Eight years later, the chase for the subsequent major continues despite the fact that he finished in the highest 10 in all 4 majors this season.

“I’ll rue just a few missed type of putts that slid by, nevertheless it’s been a great week overall,” he said. “I can’t be too despondent due to how this yr’s went and this yr’s going. I’m playing a few of the very best golf I’ve played in an extended time. So it’s only a matter of keep knocking on the door and eventually one will open.”

This one opened for Smith as an alternative. “Look, I got beaten by a greater player this week,” McIlroy said. “Twenty under par for 4 rounds of golf around here is absolutely, really impressive playing, especially to exit and shoot 64 today to get it done.”
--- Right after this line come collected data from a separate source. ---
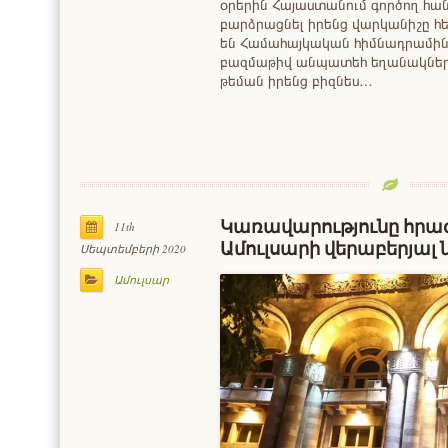
օրերին Հայաստանում գործող հան
բարձրացնել իրենց վարկանիշը հ
են Համահայկական հիմնադրամին 
բազմաթիվ անպատեհ եղանակներ
թեման իրենց բիզնես…
Կառավարությունը հրա
11th
Ամուլսարի վերաբերյալ 
Սեպտեմբերի 2020
Ամուլսար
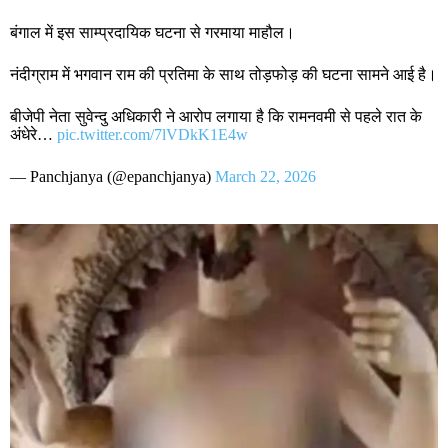
बंगाल में इस साम्प्रदायिक घटना से गरमाया माहौल।
नंदीग्राम में भगवान राम की प्रतिमा के साथ तोड़फोड़ की घटना सामने आई है।
बीजेपी नेता सुवेन्दु अधिकारी ने आरोप लगाया है कि रामनवमी से पहले रात के
अंधेरे…
pic.twitter.com/7lVDkK1E4w
— Panchjanya (@epanchjanya)
March 22, 2026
To get it done, Smith needed to get better from a shaky second shot on the infamous Road Hole, the par-4 seventeenth that played tougher than any hole on the course this yr. But Smith produced a beautifully weighted putt uphill from off the green that left him with a 10-foot putt to avoid wasting par. He made it and headed to the 18th hole, where Young, his playing partner, finished with an eagle that put him very briefly in a tie for the lead with Smith, at 19 under.

But Smith had already put his second shot on the par-4 18th just two feet from the outlet.

“Cameron was not going to miss that,” said Young, who had watched Smith drain so many pressure putts throughout the overcast afternoon.

Young knew his man. Smith calmly positioned himself and stroked the ball into the cup to retake the lead at 20 under.

The last likelihood for McIlroy to force a playoff was to make an eagle on 18, which Young had just proven was drivable. But McIlroy’s tee shot, like his round, got here up short, and when he didn’t hole his second shot, Smith was the British Open champion together with his name engraved — in a rush — on the claret jug.

“All of the exertions we’ve done the last couple years is absolutely beginning to repay,” Smith said to his team, with the trophy in his grip and the tears starting to come back. “And this one definitely makes it value it.”

But Smith, after composing himself, made it clear that he intended to place the claret jug to good use, although not in the intervening time for claret.

“I’m definitely going to learn the way many beers fit on this thing, that’s obviously,” he said.